[[ EXTRACT PROVIDED, beginning ]]
All 29 points of that lead, gone in the second half, as the Knicks completed the greatest comeback in NBA Finals history while De’Aaron Fox, the Spurs’ highest-paid player and supposed veteran leader, committed one of the most inexplicable blunders in the history of professional basketball.
The Knicks won 107-106 and lead the series 3-1.
I hate the New York Knicks with every fiber of my being. The team, the fanbase, the city, all of it. They are disgusting rat people who play in a building that smells like a wet basement and celebrate like they invented basketball every time they win a regular season game in November.
They swept the Sixers in the second round and have been insufferable all postseason. The idea of the Knicks winning a championship makes me physically ill. Instead of sending this series back to San Antonio tied 2-2, De’Aaron Fox gift-wrapped the game and potentially the entire championship for the one fanbase in America that deserves it the least.
What Fox Did Is Indefensible
With about 13 seconds left and the Spurs up one, Wembanyama got the defensive stop the Spurs desperately needed on Brunson and the ball squirted loose past half court where Fox chased it down. He had the ball in his own half of the court, 90 feet from the Knicks’ basket, with the clock running and the Spurs ahead. The game was essentially over.
De’Aaron Fox… What are you doing bro?
De’Aaron Fox. I mean seriously, the options were simple. Dribble the ball out and wait for the Knicks to foul, then go to the free throw line as a career 75 percent shooter, hit both, and put the Spurs up three with single-digit seconds remaining.
Game over, series tied, San Antonio has all the momentum heading home. Every person watching on television knew this. Every coach in the NBA knew this. Every player who has ever been in a close game in their life knew this.
De’Aaron Fox tried to lay it up over OG Anunoby.
He tried to score on a two-time All-Defensive team wing instead of dribbling out the clock and going to the line because he thought he could outrun him.
That’s what he said afterward. “I just thought I’d be able to outrun him.” He thought he was faster than one of the best defenders in basketball with 12 seconds left in a one-point NBA Finals game where the only thing he had to do was not shoot the basketball.
Anunoby blocked it, the Knicks recovered, and the nightmare that followed was entirely Fox’s creation.
Charles Barkley said it perfectly on the postgame show. “That was a dumbass play. He did not have to shoot that ball.” There’s nothing to add to that. It was a dumbass play and he did not have to shoot the ball. That’s the whole analysis.
Then De’Aaron Fox Left Anunoby Alone on the Tip-In
As if the blocked layup wasn’t enough, Fox compounded the disaster on the very next possession. Out of the timeout with 5.7 seconds left, the Spurs had Wembanyama guarding Brunson 30 feet from the basket, which was exactly the matchup they wanted with the best defensive player in basketball on the Knicks’ best offensive player.
De’Aaron Fox had one job. He was to stay on Anunoby, guard his man, and box out if a shot goes up. Basic basketball principles that nine-year veterans with $220 million contracts are supposed to execute in their sleep.
Instead De’Aaron Fox jumped off Anunoby to double Brunson, leaving a two-time All-Defensive wing completely alone on the weak side. Brunson saw it, fired an early three-pointer knowing that Wembanyama would be out of rebounding position, and Anunoby crashed to the rim with nobody between him and the basket because Fox had abandoned him.
[[ EXTRACT PROVIDED, end ]]
Write the next part of the article about De’Aaron Fox’s late-game mistakes in the Spurs’ Finals loss to the Knicks, picking up from its last sentence.
[[ DATA EXTRACT, beginning ]]
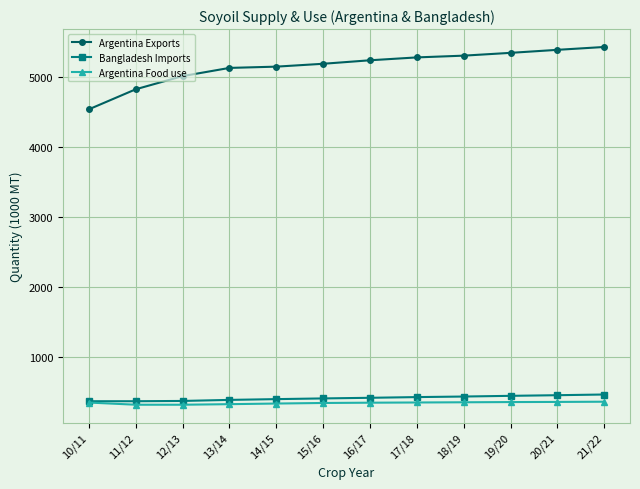

True or false: Bangladesh Imports and Argentina Exports cross at least once.

False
[[ DATA EXTRACT, end ]]
● REPLY:
Brunson missed the three and Anunoby tipped it in with 1.2 seconds left. The building exploded. Madison Square Garden turned into the loudest place on earth while Fox stood near the three-point line boxing out nobody as Anunoby tapped in the game-winning bucket completely uncontested.
Both mistakes on the same possession sequence. The blocked layup that gave the Knicks the ball followed by the abandoned assignment that gave Anunoby the tip-in. Two catastrophic errors from the one player on the Spurs roster who was supposed to prevent exactly this kind of collapse.
The Spurs Had a 99.6% Win Probability at Halftime
According to ESPN, the Spurs had a 99.6 percent chance of winning at halftime and a 79.7 percent chance when Fox recovered the loose ball with 13 seconds left, though that number almost certainly understated the actual odds because the model didn’t account for Fox being 90 feet from the basket with the ability to dribble out the clock.
Four out of five times minimum that sequence ends the game, and De’Aaron Fox turned it into the one out of five by doing the one thing he wasn’t supposed to do.
The Spurs shot 3-for-17 from three in the second half while Wembanyama struggled to make an impact inside during the collapse and Brunson was spectacular with 36 points including nine in the fourth quarter compared to Fox’s three.
There were multiple factors in the 29-point blown lead but Fox was given a max extension this past summer specifically for moments like Wednesday night and he failed at every critical juncture down the stretch. One for five with a turnover in the final five minutes of a game his team was winning by 29 at halftime, which is the kind of stat line that should haunt a player for the rest of his career.
For the series, Fox is averaging just 14.3 points per game, less than half of Brunson’s 29.5, while shooting worse from the field and worse from three. He’s the Spurs’ only All-Star besides Wembanyama, making over $220 million over the next four years, and he has been the worst player on the court in the final five minutes of the most important game of the series.
The Irony of the “Inexperience” Narrative
Everyone said the Spurs’ youth would catch up to them eventually, that a team full of 20, 21, and 22-year-olds would crack under the pressure of the NBA Finals because the moment would be too big and the stage would overwhelm them.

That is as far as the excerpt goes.